Perihan Pehlivan - Otizm Şiiri - Antoloj ...

Perihan Pehlivan
808

ŞİİR


58

TAKİPÇİ

OTİZM (otistik çocuklara itaf edilmiştir)

Onu bir orman köyünün kıyısında tanıdım. Şirin güzel bir göçmen köyüydü. Yeni aldığımız evimizin bulunduğu site buraya bin iki yüz metre yürüme mesafesindeydi. Hareketli bir Kıbrıs yaşamından sonra sakin huzurlu bir emeklilik istemiştik. Doğa güzeldi ama çevre o kadar iç açıcı değildi. Sonra yıllarca çalışmaya alışmış, sosyal hayatın tam ortasında çıkıp gelmiştik. Bir süre sonra sıkıldım belki de ben hareketli dolu, dolu yaşamayı seviyordum. Zira diğer aileler pek mutlu ve huzurlu bir hayatın tadını çıkarıyordu. Galiba ben birileri mutlu edince, birilerine iyilik yapınca daha mutlu oluyorum. Evet, evet ben bunu anladım daha fazla beklemedim yanı başımda bulunan köy okuluna uğradım bir öğleden sonrası.
Okul müdürü buranın ilçeye uzak olduğunu, ulaşımında zor olduğunu söylüyordu bu yüzden öğretmen açığı her zaman olur dedi. Ama şu an açık yok olursa ben sizi ararım bir telefon bırakın. Bir gün haber geldi. Kapıcı çocuklarını okula götürmüş müdür de onla haber yollamıştı. Hoca hanım bir okula uğrasın diye. Pek bir heyecanlandım altı yıldan sonra çalışmaya dönecektim ücret azdı ama benim derdim para değildi ki insanlara bir şeyler verebilmekti. Neyse sabah erkenden gittim ama, açık olan ikinci sınıftı. Ben yıllarca lisede, ortookulda çalışmıştım bu çocuklara faydalı olacağıma inanmadığım için hayır dedim. Ve ümidi kırılmış küçük çocuklar gibi solgun yüzle eve döndüm.
Bir hafta sonra okul müdürü beni yolda gördü. Hocam ben özel eğitim sınıfı açacağım çok ihtiyaç var, kabul ederseniz gelin dedi. Bir düşünüyüm dedim. Psikoloji her zaman ilgi alanım olmuştur. Çok iyi bir gözlemci ve dinleyiciyimdir. Sabrımı vermiştir Mevla. Aldığı sorumluluğu en iyisi ile yapmayı vazife edinirim. Başarısızlık pek uğramaz bu yüzden bana. Yapamayacağım işe el atmam zaten.
Okula gittim ertesi gün. Birkaç oğlan ve kız çocuğu zor öğrendikleri için rapor alınmıştı. Ram kurumu özel alt sınıfa yönlendirmişti. Başladım. Kara tahta, tebeşir. Ben müziğin çok katkısını düşünürüm iletişimde. Burada da bunu ön plana aldım. Çocuklara güzel şarkılarla dolu bir CD hazırladım. Müzik derslerinde tekli ya da gruplar halinde şarkılar söylettim, resim yaparken şarkı dinlettim.
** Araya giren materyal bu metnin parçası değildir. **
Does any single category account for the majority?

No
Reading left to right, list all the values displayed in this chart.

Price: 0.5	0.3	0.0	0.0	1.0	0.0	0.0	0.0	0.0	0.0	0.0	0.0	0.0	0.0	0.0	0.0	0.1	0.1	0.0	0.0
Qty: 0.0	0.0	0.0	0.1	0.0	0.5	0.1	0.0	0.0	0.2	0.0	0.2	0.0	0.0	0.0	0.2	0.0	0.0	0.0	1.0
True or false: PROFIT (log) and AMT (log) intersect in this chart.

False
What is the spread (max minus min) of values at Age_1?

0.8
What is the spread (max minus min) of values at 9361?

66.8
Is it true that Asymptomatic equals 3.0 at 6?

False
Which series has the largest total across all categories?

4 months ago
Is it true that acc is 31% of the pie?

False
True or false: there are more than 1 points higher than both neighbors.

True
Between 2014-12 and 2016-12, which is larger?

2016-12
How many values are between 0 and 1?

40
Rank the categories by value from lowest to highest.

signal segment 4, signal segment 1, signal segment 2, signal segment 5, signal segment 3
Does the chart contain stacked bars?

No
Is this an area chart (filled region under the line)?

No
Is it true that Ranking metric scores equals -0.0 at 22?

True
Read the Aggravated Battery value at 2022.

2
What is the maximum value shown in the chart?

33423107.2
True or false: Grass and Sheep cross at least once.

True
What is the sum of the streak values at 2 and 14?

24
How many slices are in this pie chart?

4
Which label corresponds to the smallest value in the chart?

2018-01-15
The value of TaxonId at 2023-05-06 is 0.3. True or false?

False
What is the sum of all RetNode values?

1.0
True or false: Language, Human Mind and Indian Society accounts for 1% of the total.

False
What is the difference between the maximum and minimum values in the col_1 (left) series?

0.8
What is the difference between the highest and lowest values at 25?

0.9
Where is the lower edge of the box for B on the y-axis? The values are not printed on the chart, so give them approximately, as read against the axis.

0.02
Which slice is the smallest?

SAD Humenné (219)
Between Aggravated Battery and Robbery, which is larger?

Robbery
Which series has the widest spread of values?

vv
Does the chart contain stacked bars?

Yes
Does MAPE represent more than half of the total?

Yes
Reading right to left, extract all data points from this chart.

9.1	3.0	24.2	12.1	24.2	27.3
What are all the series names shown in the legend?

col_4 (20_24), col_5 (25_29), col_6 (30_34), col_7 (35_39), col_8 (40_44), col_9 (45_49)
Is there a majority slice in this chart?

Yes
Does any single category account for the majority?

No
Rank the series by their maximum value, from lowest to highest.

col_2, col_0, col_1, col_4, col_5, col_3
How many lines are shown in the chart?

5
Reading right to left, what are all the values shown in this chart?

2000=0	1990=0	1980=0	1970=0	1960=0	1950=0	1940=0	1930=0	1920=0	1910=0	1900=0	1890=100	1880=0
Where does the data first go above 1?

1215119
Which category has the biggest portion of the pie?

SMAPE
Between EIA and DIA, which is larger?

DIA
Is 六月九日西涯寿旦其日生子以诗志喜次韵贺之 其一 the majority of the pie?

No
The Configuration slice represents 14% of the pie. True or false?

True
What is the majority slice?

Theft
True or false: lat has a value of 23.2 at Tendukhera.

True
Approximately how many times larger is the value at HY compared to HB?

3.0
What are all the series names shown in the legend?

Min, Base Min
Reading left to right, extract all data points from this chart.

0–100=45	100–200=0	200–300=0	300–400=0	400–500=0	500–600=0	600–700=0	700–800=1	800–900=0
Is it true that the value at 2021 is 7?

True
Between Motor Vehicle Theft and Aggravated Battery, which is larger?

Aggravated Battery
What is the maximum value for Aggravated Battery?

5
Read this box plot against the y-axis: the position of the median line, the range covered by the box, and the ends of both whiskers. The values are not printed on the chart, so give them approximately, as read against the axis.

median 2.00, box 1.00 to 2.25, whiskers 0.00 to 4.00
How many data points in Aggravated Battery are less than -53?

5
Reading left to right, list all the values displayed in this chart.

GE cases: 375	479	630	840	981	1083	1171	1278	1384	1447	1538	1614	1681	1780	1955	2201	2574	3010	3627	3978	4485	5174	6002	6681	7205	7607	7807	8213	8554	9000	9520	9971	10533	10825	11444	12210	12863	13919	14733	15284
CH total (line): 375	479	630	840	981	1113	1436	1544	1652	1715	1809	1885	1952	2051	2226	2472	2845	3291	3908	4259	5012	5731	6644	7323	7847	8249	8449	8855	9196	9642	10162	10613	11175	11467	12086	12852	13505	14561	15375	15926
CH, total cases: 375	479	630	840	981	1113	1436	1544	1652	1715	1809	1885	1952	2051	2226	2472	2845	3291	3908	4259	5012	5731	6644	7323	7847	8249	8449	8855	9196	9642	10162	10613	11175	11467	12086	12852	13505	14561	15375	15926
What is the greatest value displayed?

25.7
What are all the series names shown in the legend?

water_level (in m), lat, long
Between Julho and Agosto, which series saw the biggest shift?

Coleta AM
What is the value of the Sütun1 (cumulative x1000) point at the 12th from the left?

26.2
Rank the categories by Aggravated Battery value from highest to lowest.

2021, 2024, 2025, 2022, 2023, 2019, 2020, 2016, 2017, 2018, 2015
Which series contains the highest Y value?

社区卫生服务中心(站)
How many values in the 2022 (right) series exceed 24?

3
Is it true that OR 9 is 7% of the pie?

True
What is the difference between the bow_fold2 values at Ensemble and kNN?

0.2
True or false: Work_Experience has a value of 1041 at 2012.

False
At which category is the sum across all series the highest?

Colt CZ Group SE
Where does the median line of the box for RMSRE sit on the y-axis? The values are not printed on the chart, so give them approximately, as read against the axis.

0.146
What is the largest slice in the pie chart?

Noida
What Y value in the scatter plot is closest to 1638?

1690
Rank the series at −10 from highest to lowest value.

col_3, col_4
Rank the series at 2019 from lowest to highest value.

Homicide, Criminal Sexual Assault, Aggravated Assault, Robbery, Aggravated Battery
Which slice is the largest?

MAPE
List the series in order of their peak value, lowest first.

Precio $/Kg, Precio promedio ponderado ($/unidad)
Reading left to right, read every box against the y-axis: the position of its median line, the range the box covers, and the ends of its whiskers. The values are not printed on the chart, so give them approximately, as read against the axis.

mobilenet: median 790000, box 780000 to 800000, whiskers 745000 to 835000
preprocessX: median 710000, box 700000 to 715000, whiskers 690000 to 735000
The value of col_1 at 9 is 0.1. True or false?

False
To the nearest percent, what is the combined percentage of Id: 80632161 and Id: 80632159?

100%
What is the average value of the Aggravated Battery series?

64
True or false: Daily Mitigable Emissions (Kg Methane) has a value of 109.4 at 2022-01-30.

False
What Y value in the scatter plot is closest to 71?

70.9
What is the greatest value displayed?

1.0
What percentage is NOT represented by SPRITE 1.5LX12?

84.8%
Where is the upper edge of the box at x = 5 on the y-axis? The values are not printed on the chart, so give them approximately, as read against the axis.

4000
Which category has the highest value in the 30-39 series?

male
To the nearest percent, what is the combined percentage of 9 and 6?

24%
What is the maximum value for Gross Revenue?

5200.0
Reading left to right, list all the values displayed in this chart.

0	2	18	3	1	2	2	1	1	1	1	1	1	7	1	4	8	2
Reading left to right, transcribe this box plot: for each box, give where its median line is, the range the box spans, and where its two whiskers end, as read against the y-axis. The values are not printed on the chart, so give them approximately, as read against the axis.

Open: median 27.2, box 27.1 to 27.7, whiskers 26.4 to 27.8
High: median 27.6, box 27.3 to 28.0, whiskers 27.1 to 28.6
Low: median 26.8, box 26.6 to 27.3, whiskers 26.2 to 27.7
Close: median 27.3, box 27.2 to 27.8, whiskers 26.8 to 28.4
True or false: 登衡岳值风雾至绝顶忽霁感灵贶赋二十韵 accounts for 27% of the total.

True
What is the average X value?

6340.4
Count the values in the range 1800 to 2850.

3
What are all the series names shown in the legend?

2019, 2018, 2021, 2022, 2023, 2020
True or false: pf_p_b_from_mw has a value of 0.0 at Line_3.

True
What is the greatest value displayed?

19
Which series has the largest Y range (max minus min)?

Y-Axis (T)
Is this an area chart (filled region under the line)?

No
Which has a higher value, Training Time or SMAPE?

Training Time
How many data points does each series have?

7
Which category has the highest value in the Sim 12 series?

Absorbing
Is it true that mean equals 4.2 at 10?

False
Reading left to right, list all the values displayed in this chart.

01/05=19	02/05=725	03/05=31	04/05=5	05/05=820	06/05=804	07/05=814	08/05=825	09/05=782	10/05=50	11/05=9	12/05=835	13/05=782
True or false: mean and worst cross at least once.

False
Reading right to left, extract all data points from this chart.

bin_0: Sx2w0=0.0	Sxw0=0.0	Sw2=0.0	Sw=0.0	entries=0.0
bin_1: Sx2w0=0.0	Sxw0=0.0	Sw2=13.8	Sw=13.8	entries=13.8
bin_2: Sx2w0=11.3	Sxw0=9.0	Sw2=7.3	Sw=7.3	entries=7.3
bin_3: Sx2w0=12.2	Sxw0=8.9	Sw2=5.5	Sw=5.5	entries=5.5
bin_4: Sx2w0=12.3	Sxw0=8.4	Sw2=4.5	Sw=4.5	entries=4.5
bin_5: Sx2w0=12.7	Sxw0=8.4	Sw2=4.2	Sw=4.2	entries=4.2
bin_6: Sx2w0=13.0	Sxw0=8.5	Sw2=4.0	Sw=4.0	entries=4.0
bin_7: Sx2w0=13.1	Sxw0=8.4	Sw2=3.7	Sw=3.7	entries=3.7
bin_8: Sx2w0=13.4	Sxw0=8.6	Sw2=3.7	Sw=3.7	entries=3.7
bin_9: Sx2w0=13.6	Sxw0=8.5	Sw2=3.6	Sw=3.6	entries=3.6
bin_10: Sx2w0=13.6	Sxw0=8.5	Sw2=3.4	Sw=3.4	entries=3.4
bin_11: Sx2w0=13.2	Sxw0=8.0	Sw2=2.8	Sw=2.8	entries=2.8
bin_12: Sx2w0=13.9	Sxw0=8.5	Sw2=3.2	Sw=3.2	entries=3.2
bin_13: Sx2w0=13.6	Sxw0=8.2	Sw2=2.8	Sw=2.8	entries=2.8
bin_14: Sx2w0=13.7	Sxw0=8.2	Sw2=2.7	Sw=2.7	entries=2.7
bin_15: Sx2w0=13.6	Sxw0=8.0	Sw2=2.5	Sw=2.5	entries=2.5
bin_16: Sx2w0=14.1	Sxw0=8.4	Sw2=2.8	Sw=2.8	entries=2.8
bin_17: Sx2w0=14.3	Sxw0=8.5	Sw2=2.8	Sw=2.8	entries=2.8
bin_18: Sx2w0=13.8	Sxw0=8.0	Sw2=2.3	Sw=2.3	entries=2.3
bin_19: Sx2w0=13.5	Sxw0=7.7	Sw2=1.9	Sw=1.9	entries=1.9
Oyun odası kurdum oyuncakları paylaşmayı, oyun kurmayı öğrettim. Sınıfta oturup kalkmayı, öz bakım becerilerini geliştirdim. Aileleri tek, tek çağırdım iç dünyalarına girdim, sorunlarını dinledim. Çocukların zihinsel sorunlarını araştırdım en azından onları da rahatlattım. Onlar bu hayatın bir parçasıydı ve bizde varız demeleri gerekiyordu. Bir yandan yazı çalışmaları yaptırdım. Kitap, broşür karıştırdım, Ram kurumunun açtığı kurslara katıldım. Diğer öğretmenlerin sorunlarını, başarılarını dinledim. Kısacası özel sınıf öğretmeni oldum çıktım.
İkinci yılın henüz üçüncü ayında müdür yanında bir beyle geldi, adam güzel bir çocuğun elinde tutuyordu sıkı, sıkı. Günaydın hocam, nasılsın dedi kapıyı aralayıp. Ayağa kalktım buyurun dedim. Sonra bana İbrahim’i anlatı. Evet, İbrahim konuşmuyordu. En çok babasını seviyordu. Kısacası bedensel bir sorunu yoktu. Sanki zihinsel bir sorunu da yok gibiydi. Diğer çocuklar bakınca da iyi gelişmişti, anlamlı bakıyordu.